Bert has been circled; Bert's in Bly-'11; Happy Bert-day; etc.
I took this photo at an autograph session at my local Menards. He was giving my son rabbit ears.
Along with Roberto Alomar, Bert Blyleven has been - finally - elected to the National Baseball Hall of Fame. I'm very happy for him. I have to admit that, even though everyone expected this year to finally be the year, I was worried. I've seen a lot of writers strut all over the internet proudly proclaiming why they didn't vote for Bert. But he made it. It's a good thing I'm not a voter because I don't think I could look at his qualifications with an impartial eye. I wanted him in because I like him.
I still believe that the voting process is fundamentally flawed, but I'm less indignant about it now because my guy got in. I also believe that they still didn't get it completely right (*ahem* Barry Larkin); I'm not sure they ever will. Which, I guess, is the point -- it's supposed to be hard, very hard, to get into the Hall of Fame.
I noticed a couple of shifts in the voting process this year. First, the digital age is having an increasing impact. Many writers post articles on internet forums, inviting readers to comment. Never before have the average fans' voices been considered to this extent. All this conversation is a great, and increasingly necessary, component. Bert wouldn't have been voted in if it weren't for the groundswell of intelligent fans getting the writers' attention with appropriate stats. But with a growing and increasingly accessible platform, I fear the writers may develop into self-important clods (more so than they already are). The more internet feedback these writers get, the bigger their egos, and the more they are going to use their HOF vote as an opportunity for selfish bloviating. "Look at me: I'm so important/clever/awesome because I refuse to vote for a guy who deserves it, but I decided the attention is better." I hope the vast majority of writers continue to take their votes seriously.
More seriously, the shadow of the steroid era is continuing to loom, and it will for many years. It's not an easy thing to think about, and there are more hard questions than good answers. It's one thing for voters to leave Mark McGwire off their ballots; his stats before he purportedly took enhancements weren't all that great.

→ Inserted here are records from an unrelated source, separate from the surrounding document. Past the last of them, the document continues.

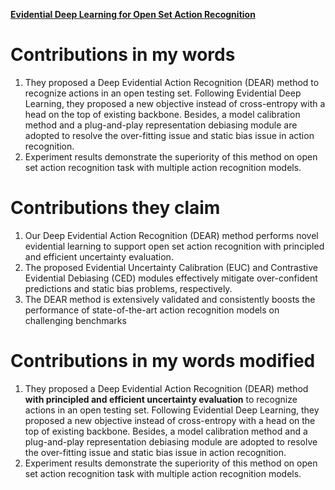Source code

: [**Evidential Deep Learning for Open Set Action Recognition**](https://github.com/Big-Brother-Pikachu/Paper-Contributions-Analysis#13-evidential-deep-learning-for-open-set-action-recognition)

# Contributions in my words

1. They proposed a Deep Evidential Action Recognition (DEAR) method to recognize actions in an open testing set. Following Evidential Deep Learning, they proposed a new objective instead of cross-entropy with a head on the top of existing backbone. Besides, a model calibration method and a plug-and-play representation debiasing module are adopted to resolve the over-fitting issue and static bias issue in action recognition.
2. Experiment results demonstrate the superiority of this method on open set action recognition task with multiple action recognition models.

# Contributions they claim

1. Our Deep Evidential Action Recognition (DEAR) method performs novel evidential learning to support open set action recognition with principled and efficient uncertainty evaluation.
2. The proposed Evidential Uncertainty Calibration (EUC) and Contrastive Evidential Debiasing (CED) modules effectively mitigate over-confident predictions and static bias problems, respectively.
3. The DEAR method is extensively validated and consistently boosts the performance of state-of-the-art action recognition models on challenging benchmarks

# Contributions in my words modified

1. They proposed a Deep Evidential Action Recognition (DEAR) method **with principled and efficient uncertainty evaluation** to recognize actions in an open testing set. Following Evidential Deep Learning, they proposed a new objective instead of cross-entropy with a head on the top of existing backbone. Besides, a model calibration method and a plug-and-play representation debiasing module are adopted to resolve the over-fitting issue and static bias issue in action recognition.
2. Experiment results demonstrate the superiority of this method on open set action recognition task with multiple action recognition models.
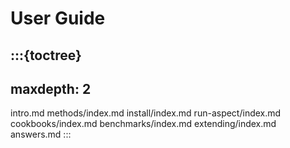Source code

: # User Guide

:::{toctree}
---
maxdepth: 2
---
intro.md
methods/index.md
install/index.md
run-aspect/index.md
cookbooks/index.md
benchmarks/index.md
extending/index.md
answers.md
:::
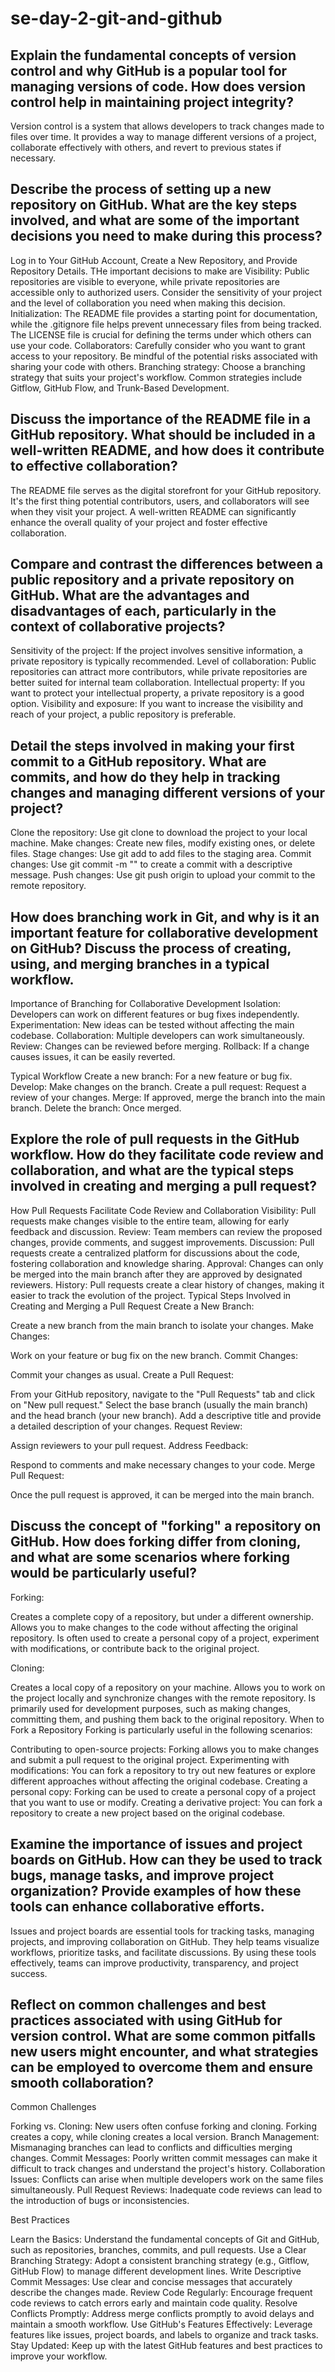 # se-day-2-git-and-github
## Explain the fundamental concepts of version control and why GitHub is a popular tool for managing versions of code. How does version control help in maintaining project integrity?
Version control is a system that allows developers to track changes made to files over time. It provides a way to manage different versions of a project, collaborate effectively with others, and revert to previous states if necessary.

## Describe the process of setting up a new repository on GitHub. What are the key steps involved, and what are some of the important decisions you need to make during this process?
Log in to Your GitHub Account,  Create a New Repository, and  Provide Repository Details. THe important decisions to make are Visibility: Public repositories are visible to everyone, while private repositories are accessible only to authorized users. Consider the sensitivity of your project and the level of collaboration you need when making this decision.
Initialization: The README file provides a starting point for documentation, while the .gitignore file helps prevent unnecessary files from being tracked. The LICENSE file is crucial for defining the terms under which others can use your code.
Collaborators: Carefully consider who you want to grant access to your repository. Be mindful of the potential risks associated with sharing your code with others.
Branching strategy: Choose a branching strategy that suits your project's workflow. Common strategies include Gitflow, GitHub Flow, and Trunk-Based Development.

## Discuss the importance of the README file in a GitHub repository. What should be included in a well-written README, and how does it contribute to effective collaboration?
The README file serves as the digital storefront for your GitHub repository. It's the first thing potential contributors, users, and collaborators will see when they visit your project. A well-written README can significantly enhance the overall quality of your project and foster effective collaboration.

## Compare and contrast the differences between a public repository and a private repository on GitHub. What are the advantages and disadvantages of each, particularly in the context of collaborative projects?
Sensitivity of the project: If the project involves sensitive information, a private repository is typically recommended.
Level of collaboration: Public repositories can attract more contributors, while private repositories are better suited for internal team collaboration.
Intellectual property: If you want to protect your intellectual property, a private repository is a good option.
Visibility and exposure: If you want to increase the visibility and reach of your project, a public repository is preferable.

## Detail the steps involved in making your first commit to a GitHub repository. What are commits, and how do they help in tracking changes and managing different versions of your project?
Clone the repository: Use git clone to download the project to your local machine.
Make changes: Create new files, modify existing ones, or delete files.
Stage changes: Use git add <filename> to add files to the staging area.
Commit changes: Use git commit -m "<commit message>" to create a commit with a descriptive message.
Push changes: Use git push origin <branch> to upload your commit to the remote repository.

## How does branching work in Git, and why is it an important feature for collaborative development on GitHub? Discuss the process of creating, using, and merging branches in a typical workflow.
Importance of Branching for Collaborative Development
Isolation: Developers can work on different features or bug fixes independently.
Experimentation: New ideas can be tested without affecting the main codebase.
Collaboration: Multiple developers can work simultaneously.
Review: Changes can be reviewed before merging.
Rollback: If a change causes issues, it can be easily reverted.

Typical Workflow
Create a new branch: For a new feature or bug fix.
Develop: Make changes on the branch.
Create a pull request: Request a review of your changes.
Merge: If approved, merge the branch into the main branch.
Delete the branch: Once merged.

## Explore the role of pull requests in the GitHub workflow. How do they facilitate code review and collaboration, and what are the typical steps involved in creating and merging a pull request?
How Pull Requests Facilitate Code Review and Collaboration
Visibility: Pull requests make changes visible to the entire team, allowing for early feedback and discussion.
Review: Team members can review the proposed changes, provide comments, and suggest improvements.
Discussion: Pull requests create a centralized platform for discussions about the code, fostering collaboration and knowledge sharing.
Approval: Changes can only be merged into the main branch after they are approved by designated reviewers.
History: Pull requests create a clear history of changes, making it easier to track the evolution of the project.
Typical Steps Involved in Creating and Merging a Pull Request
Create a New Branch:

Create a new branch from the main branch to isolate your changes.
Make Changes:

Work on your feature or bug fix on the new branch.
Commit Changes:

Commit your changes as usual.
Create a Pull Request:

From your GitHub repository, navigate to the "Pull Requests" tab and click on "New pull request."
Select the base branch (usually the main branch) and the head branch (your new branch).
Add a descriptive title and provide a detailed description of your changes.
Request Review:

Assign reviewers to your pull request.
Address Feedback:

Respond to comments and make necessary changes to your code.
Merge Pull Request:

Once the pull request is approved, it can be merged into the main branch.

## Discuss the concept of "forking" a repository on GitHub. How does forking differ from cloning, and what are some scenarios where forking would be particularly useful?
Forking:

Creates a complete copy of a repository, but under a different ownership.
Allows you to make changes to the code without affecting the original repository.
Is often used to create a personal copy of a project, experiment with modifications, or contribute back to the original project.

Cloning:

Creates a local copy of a repository on your machine.
Allows you to work on the project locally and synchronize changes with the remote repository.
Is primarily used for development purposes, such as making changes, committing them, and pushing them back to the original repository.
When to Fork a Repository
Forking is particularly useful in the following scenarios:

Contributing to open-source projects: Forking allows you to make changes and submit a pull request to the original project.
Experimenting with modifications: You can fork a repository to try out new features or explore different approaches without affecting the original codebase.
Creating a personal copy: Forking can be used to create a personal copy of a project that you want to use or modify.
Creating a derivative project: You can fork a repository to create a new project based on the original codebase.

## Examine the importance of issues and project boards on GitHub. How can they be used to track bugs, manage tasks, and improve project organization? Provide examples of how these tools can enhance collaborative efforts.
Issues and project boards are essential tools for tracking tasks, managing projects, and improving collaboration on GitHub. They help teams visualize workflows, prioritize tasks, and facilitate discussions. By using these tools effectively, teams can improve productivity, transparency, and project success.

## Reflect on common challenges and best practices associated with using GitHub for version control. What are some common pitfalls new users might encounter, and what strategies can be employed to overcome them and ensure smooth collaboration?
Common Challenges

Forking vs. Cloning: New users often confuse forking and cloning. Forking creates a copy, while cloning creates a local version.
Branch Management: Mismanaging branches can lead to conflicts and difficulties merging changes.
Commit Messages: Poorly written commit messages can make it difficult to track changes and understand the project's history.
Collaboration Issues: Conflicts can arise when multiple developers work on the same files simultaneously.
Pull Request Reviews: Inadequate code reviews can lead to the introduction of bugs or inconsistencies.

Best Practices

Learn the Basics: Understand the fundamental concepts of Git and GitHub, such as repositories, branches, commits, and pull requests.
Use a Clear Branching Strategy: Adopt a consistent branching strategy (e.g., Gitflow, GitHub Flow) to manage different development lines.
Write Descriptive Commit Messages: Use clear and concise messages that accurately describe the changes made.
Review Code Regularly: Encourage frequent code reviews to catch errors early and maintain code quality.
Resolve Conflicts Promptly: Address merge conflicts promptly to avoid delays and maintain a smooth workflow.
Use GitHub's Features Effectively: Leverage features like issues, project boards, and labels to organize and track tasks.
Stay Updated: Keep up with the latest GitHub features and best practices to improve your workflow.
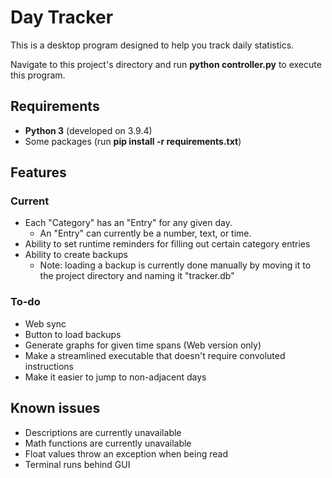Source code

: # Day Tracker
This is a desktop program designed to help you track daily statistics. 

Navigate to this project's directory and run **python controller.py** to execute this program.

## Requirements
 * **Python 3** (developed on 3.9.4)
 * Some packages (run **pip install -r requirements.txt**) 

## Features
### Current
 * Each "Category" has an "Entry" for any given day.
   * An "Entry" can currently be a number, text, or time.
 * Ability to set runtime reminders for filling out certain category entries
 * Ability to create backups
   * Note: loading a backup is currently done manually by moving it to the project directory and naming it "tracker.db"

### To-do
 * Web sync
 * Button to load backups
 * Generate graphs for given time spans (Web version only)
 * Make a streamlined executable that doesn't require convoluted instructions
 * Make it easier to jump to non-adjacent days

## Known issues
 * Descriptions are currently unavailable
 * Math functions are currently unavailable
 * Float values throw an exception when being read
 * Terminal runs behind GUI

But I read that several voters couldn't bring themselves to vote for Jeff Bagwell because they "just didn't know if he did or didn't." Well, that's hardly fair -- the only evidence against him is that he was good. And it's going to get harder. What to do about Barry Bonds? Or Roger Clemens? They were amazing players. But you can't ignore the alleged boost. There's no clear path for future voters.
But today is a happy day for Bert and Roberto. Two great players, indeed. Congratulations!